$\def\vec{\overrightarrow}$The full question reads as following:
Prove that if two vectors $\vec{u}$ and $\vec{v}$ in $\mathbb{R}^2$ are orthogonal to a nonzero vector $\vec{w}$ in $\mathbb{R}^2$, then $\vec{u}$ and $\vec{v}$ are scalar multiples of each other.
The entirety of this chapter has been finding an arbitrary point provided we know a point. Naturally I would think that they imbed this theory in the exercises.
Initially I wanted to apply the formula for finding a point $x$, which is
$$x= x_{0} + su + tv.$$
However this is does't seem to get me anywhere.
Any hints to how I could prove this?
Best Answer
We first take note that $w \neq 0.$ If either $u$ or $v$ equal $0$, they must be scalar multiples of each other.
We prove for when $u$ and $v$ are not zero vectors, they are scalar multiples of each other.

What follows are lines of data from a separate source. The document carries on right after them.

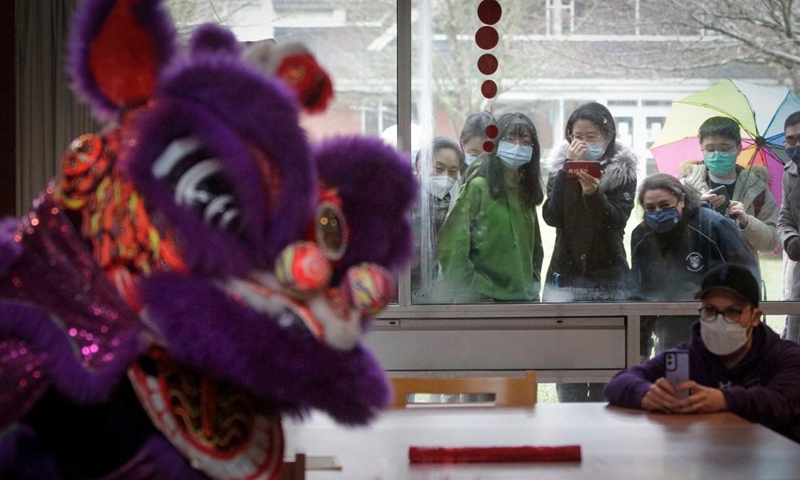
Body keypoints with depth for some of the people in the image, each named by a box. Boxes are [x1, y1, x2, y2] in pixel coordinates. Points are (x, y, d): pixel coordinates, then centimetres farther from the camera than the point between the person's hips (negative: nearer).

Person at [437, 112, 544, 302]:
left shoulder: (526, 191, 12)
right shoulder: (477, 187, -7)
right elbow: (451, 250, -13)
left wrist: (533, 286, 7)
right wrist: (472, 292, -15)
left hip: (525, 299, 6)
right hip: (483, 300, -6)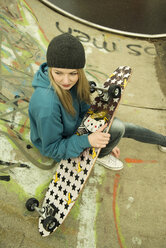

Let $u = \binom{u_1}{v_1}, v = \binom{v_1}{v_2},$ and $w = \binom{w_1}{w_2}.$ Since $u$ and $v$ are both orthogonal to $w,$ we have $u \cdot w = 0$ and $v \cdot w = 0.$
In other words,
$$u_1w_1 + u_2w_2 = 0$$ $$\text{and}$$ $$v_1w_1 + v_2w_2 = 0.$$
Rearranging both equations gives us $\frac{u_1}{u_2} = -\frac{w_2}{w_1} = \frac{v_1}{v_2}.$ Therefore, for a value $k \in \mathbb{R}$ we have $u_1 = kv_1$ and $u_2 = kv_2$.
$u$ and $v$ are scalar multiples of each other.